- **Exercise requirements**:
**A)** For each statement below, decide whether the episode summary supports it, and answer yes or no with the deciding words quoted from the summary. (i) The episode was directed by Mitch Brian. (ii) "On Leather Wings" was the first episode of the series to be broadcast. (iii) Commissioner Gordon does not believe Batman is responsible for the attack.
**B)** Transcribe the passage of the episode summary starting at "Believing he was" and ending at "both for him.".

"On Leather Wings" is the first episode of Batman: The Animated Series. It originally aired on the Fox network in the United States on September 6, 1992. It was written by Mitch Brian and directed by Kevin Altieri. This was the first episode of the series to feature the villain Man-Bat, and was also Man-Bat's first screen appearance. In comics, Man-Bat first appeared in 1970. Although "On Leather Wings" was the first episode of the series to be produced, it was the second to be broadcast, following "The Cat and the Claw, Part 1", which premiered just the day before.

Plot
When something resembling a giant bat is seen in the skies over Gotham City, and later attacks a guard at Phoenix Pharmaceuticals, Batman is considered the culprit. Detective Harvey Bullock asks Mayor Hamilton Hill for permission to form a tactical squad to capture Batman, which was denied by Commissioner Gordon, who does not believe Batman is responsible. Hill authorizes the strike force with District Attorney Harvey Dent promising to put Batman in jail if Bullock catches him.

Believing he was set up, Batman investigates and finds out there were two similar robberies at other pharmaceutical companies. Batman infiltrates Phoenix Pharmaceuticals, unknowingly alerting the security guards, who call the police. As he investigates Bullock's strike force arrive at the scene, just as Gordon tells him another pharmaceutical company was just robbed across town, proving Batman's innocence. Batman escapes the squad with the only recovered clues: a recording of the guard's attack and a fur sample.

The next day, Bruce Wayne visits the Gotham Zoo to ask bat expert Dr. March about the mysterious fur and recording, but he is reluctant to help. March's daughter and assistant, Francine, and her husband, Dr. Kirk Langstrom, promise Bruce to analyze them both for him.

- **Provided data**:
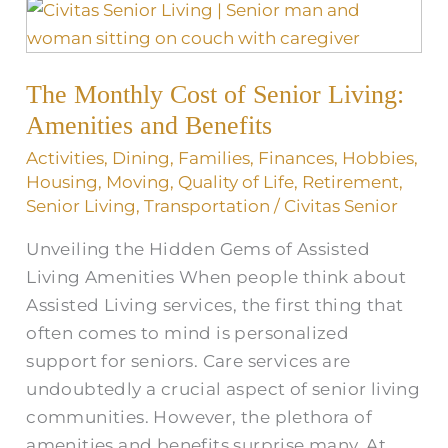
The
Monthly
Cost
The Monthly Cost of Senior Living:
of
Senior
Amenities and Benefits
Living:
Activities
,
Dining
,
Families
,
Finances
,
Hobbies
,
Amenities
Housing
,
Moving
,
Quality of Life
,
Retirement
,
and
Senior Living
,
Transportation
/
Civitas Senior
Benefits
Unveiling the Hidden Gems of Assisted
Living Amenities When people think about
Assisted Living services, the first thing that
often comes to mind is personalized
support for seniors. Care services are
undoubtedly a crucial aspect of senior living
communities. However, the plethora of
amenities and benefits surprise many. At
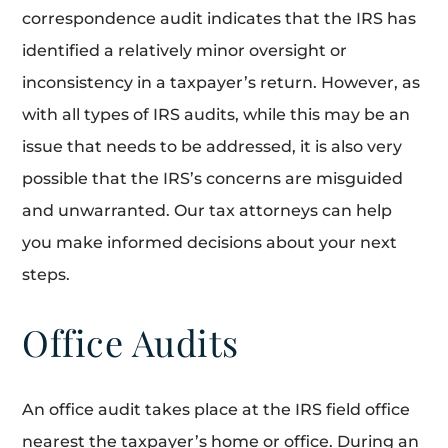
correspondence audit indicates that the IRS has
identified a relatively minor oversight or
inconsistency in a taxpayer’s return. However, as
with all types of IRS audits, while this may be an
issue that needs to be addressed, it is also very
possible that the IRS’s concerns are misguided
and unwarranted. Our tax attorneys can help
you make informed decisions about your next
steps.
Office Audits
An office audit takes place at the IRS field office
nearest the taxpayer’s home or office. During an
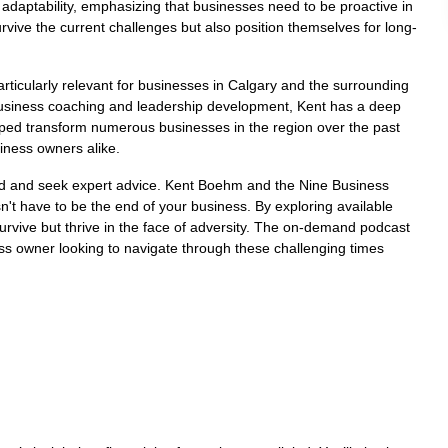
 adaptability, emphasizing that businesses need to be proactive in
urvive the current challenges but also position themselves for long-
ticularly relevant for businesses in Calgary and the surrounding
business coaching and leadership development, Kent has a deep
lped transform numerous businesses in the region over the past
iness owners alike.
ormed and seek expert advice. Kent Boehm and the Nine Business
t have to be the end of your business. By exploring available
urvive but thrive in the face of adversity. The on-demand podcast
ess owner looking to navigate through these challenging times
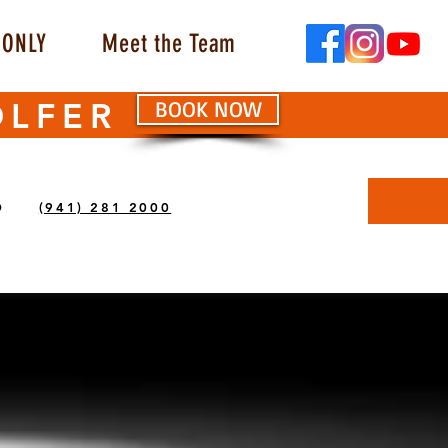
ONLY
Meet the Team
OLFER
BOOK NOW
O
(941) 281 2000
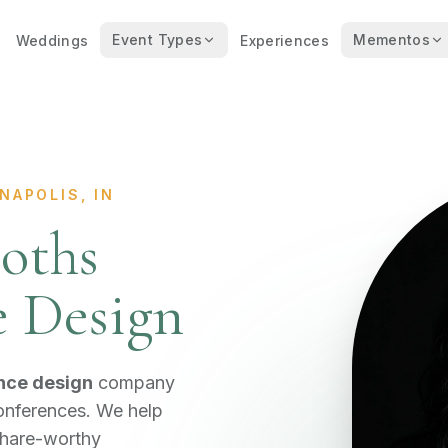
Event Types
Mementos
Weddings
Experiences
NAPOLIS, IN
oths
e Design
nce design
company
conferences. We help
share-worthy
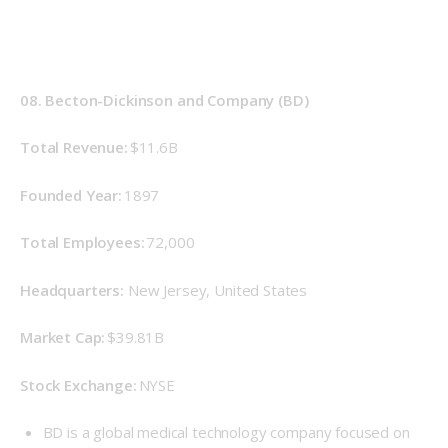
08. Becton-Dickinson and Company (BD)
Total Revenue: 
$11.6B
Founded Year: 
1897 
Total Employees:
 72,000 
Headquarters:
 New Jersey, United States 
Market Cap: 
$39.81B 
Stock Exchange: 
NYSE 
BD is a global medical technology company focused on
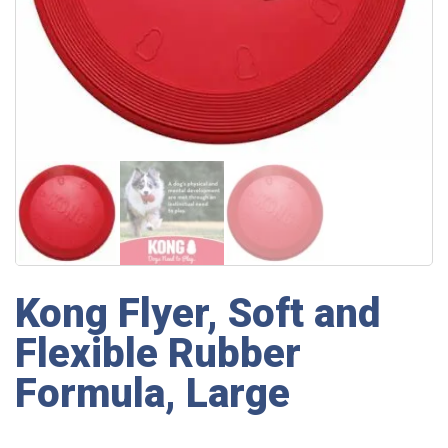
Kong Flyer, Soft and
Flexible Rubber
Formula, Large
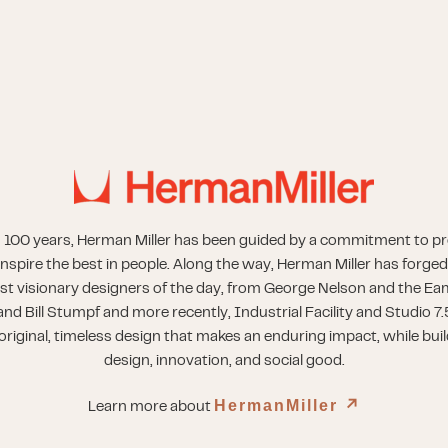
 100 years, Herman Miller has been guided by a commitment to p
inspire the best in people. Along the way, Herman Miller has forged
st visionary designers of the day, from George Nelson and the Eam
nd Bill Stumpf and more recently, Industrial Facility and Studio 7.
riginal, timeless design that makes an enduring impact, while buil
design, innovation, and social good.
HermanMiller
↗︎
Learn more about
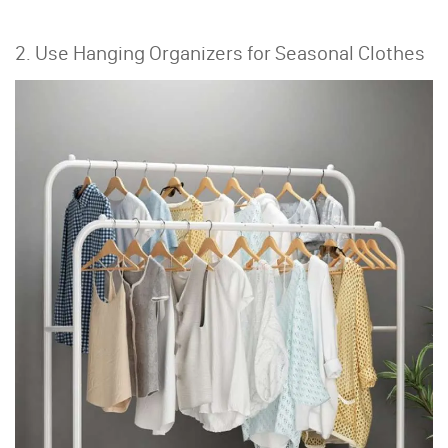
2. Use Hanging Organizers for Seasonal Clothes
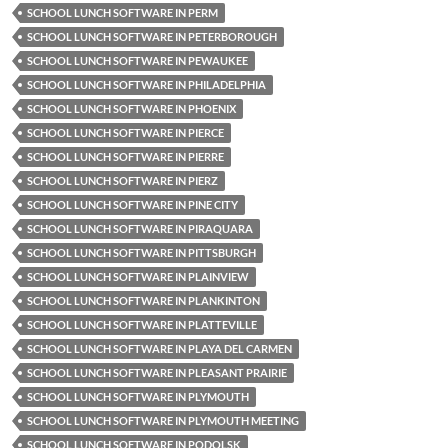
SCHOOL LUNCH SOFTWARE IN PERM
SCHOOL LUNCH SOFTWARE IN PETERBOROUGH
SCHOOL LUNCH SOFTWARE IN PEWAUKEE
SCHOOL LUNCH SOFTWARE IN PHILADELPHIA
SCHOOL LUNCH SOFTWARE IN PHOENIX
SCHOOL LUNCH SOFTWARE IN PIERCE
SCHOOL LUNCH SOFTWARE IN PIERRE
SCHOOL LUNCH SOFTWARE IN PIERZ
SCHOOL LUNCH SOFTWARE IN PINE CITY
SCHOOL LUNCH SOFTWARE IN PIRAQUARA
SCHOOL LUNCH SOFTWARE IN PITTSBURGH
SCHOOL LUNCH SOFTWARE IN PLAINVIEW
SCHOOL LUNCH SOFTWARE IN PLANKINTON
SCHOOL LUNCH SOFTWARE IN PLATTEVILLE
SCHOOL LUNCH SOFTWARE IN PLAYA DEL CARMEN
SCHOOL LUNCH SOFTWARE IN PLEASANT PRAIRIE
SCHOOL LUNCH SOFTWARE IN PLYMOUTH
SCHOOL LUNCH SOFTWARE IN PLYMOUTH MEETING
SCHOOL LUNCH SOFTWARE IN PODOLSK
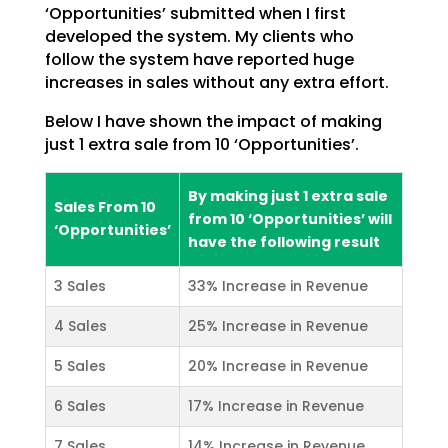
‘Opportunities’ submitted when I first
developed the system. My clients who
follow the
system have reported huge
increases in sales without any extra effort.
Below I have shown the impact of making
just 1 extra sale from 10 ‘Opportunities’.
By making just 1 extra sale
Sales From 10
from 10 ‘Opportunities’ will
‘Opportunities’
have the following result
3 Sales
33% Increase in Revenue
4 Sales
25% Increase in Revenue
5 Sales
20% Increase in Revenue
6 Sales
17% Increase in Revenue
7 Sales
14% Increase in Revenue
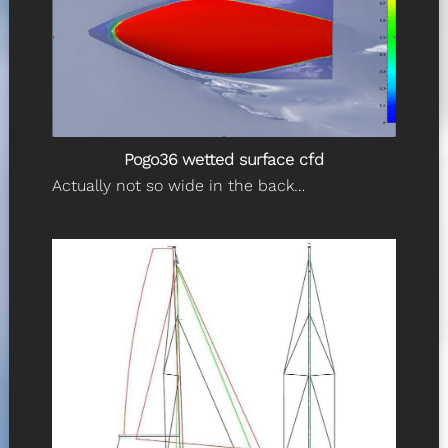
Pogo36 wetted surface cfd
Actually not so wide in the back…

- **Solution list**:
**A)**
(i) No: "It was written by Mitch Brian and directed by Kevin Altieri."
(ii) No: "it was the second to be broadcast"
(iii) Yes: "who does not believe Batman is responsible"

**B)**
Believing he was set up, Batman investigates and finds out there were two similar robberies at other pharmaceutical companies. Batman infiltrates Phoenix Pharmaceuticals, unknowingly alerting the security guards, who call the police. As he investigates Bullock's strike force arrive at the scene, just as Gordon tells him another pharmaceutical company was just robbed across town, proving Batman's innocence. Batman escapes the squad with the only recovered clues: a recording of the guard's attack and a fur sample.

The next day, Bruce Wayne visits the Gotham Zoo to ask bat expert Dr. March about the mysterious fur and recording, but he is reluctant to help. March's daughter and assistant, Francine, and her husband, Dr. Kirk Langstrom, promise Bruce to analyze them both for him.